The words had hardly left her lips before Adrian heard a door closing upstairs and footsteps descending the stairs. A greasy-haired man in a powder-blue safari suit bounded towards him with hand outstretched.

'Adrian Healey?'

'We've met before, I think,' Adrian said. 'On the Stuttgart to Karlsruhe Autobahn.'

'Dickon Lister. Simply delighted. Come on up, why don't you?'

Adrian followed Lister up the central staircase and into a vast reception room. Sitting on a sofa, hunched over a small radio set, an earpiece plugged into his left ear, was a man in a Savile Row suit and St Matthew's College tie. Dickon Lister winked at Adrian and left the room.

'Hello, Uncle David.'

'It's unbelievable, Adrian, simply unbelievable!'

'I really don't see how . . .'

Uncle David waved him to silence.

'That's it! That must be it. Lillee has gone, that must be it.'

'What 'Haven't you heard? Headingley, man! Botham and Dilley put on one hundred and seventeen for the eighth wicket yesterday.

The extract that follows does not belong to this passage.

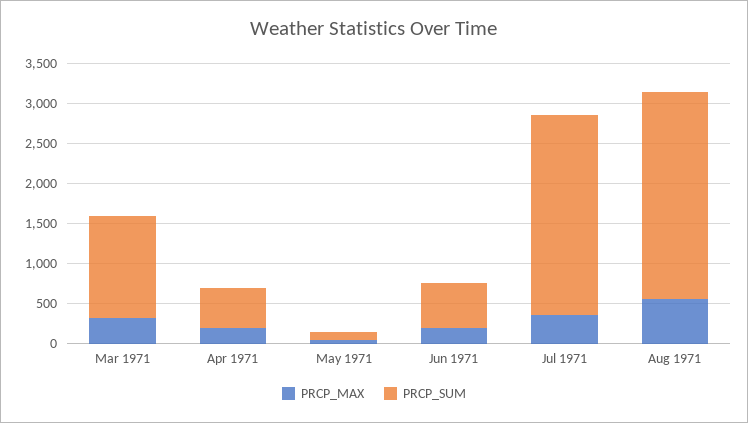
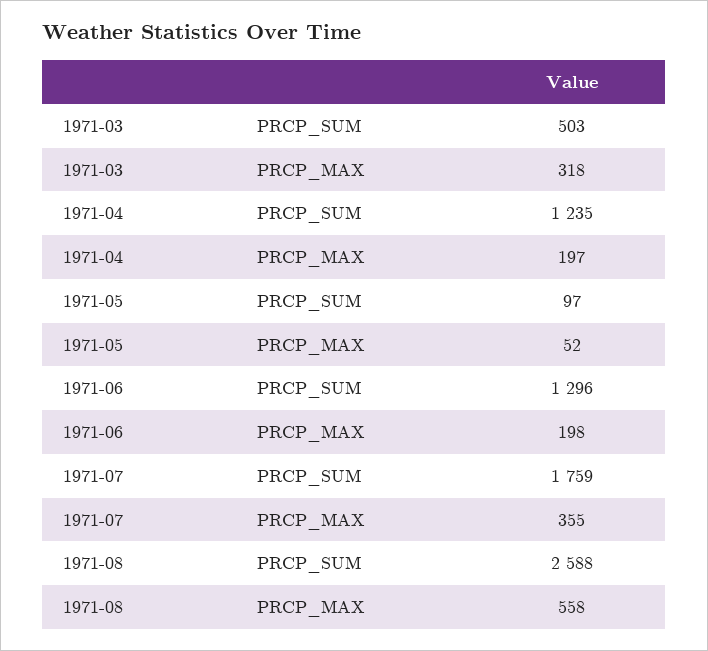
PRCP_SUM, Mar 1971: 1250 -> 503
PRCP_SUM, Apr 1971: 500 -> 1235
PRCP_SUM, Jun 1971: 500 -> 1296
PRCP_SUM, Jul 1971: 2500 -> 1759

Simply unbelievable. And now . . .' He clapped his thighs ecstatically. 'You won't believe this, Adrian, but Australia needed only one hundred and thirty to win today and they went from fifty-six for one to seventy-five for eight. Willis has run through them like a tornado. What? No . . . Chilly, you cunt!'

'What is it?'

'Chris Old has just dropped Bright. Wake up man!' he boomed at the radio. 'It was five hundred to one against an England victory in the betting tent today, can you credit it?

And if it wasn't for you and your bloody Trefusis I'd be up there now watching the most exciting Test Match in history.

But oh no . . .'

He relapsed into silence again, wincing and grimacing at the radio.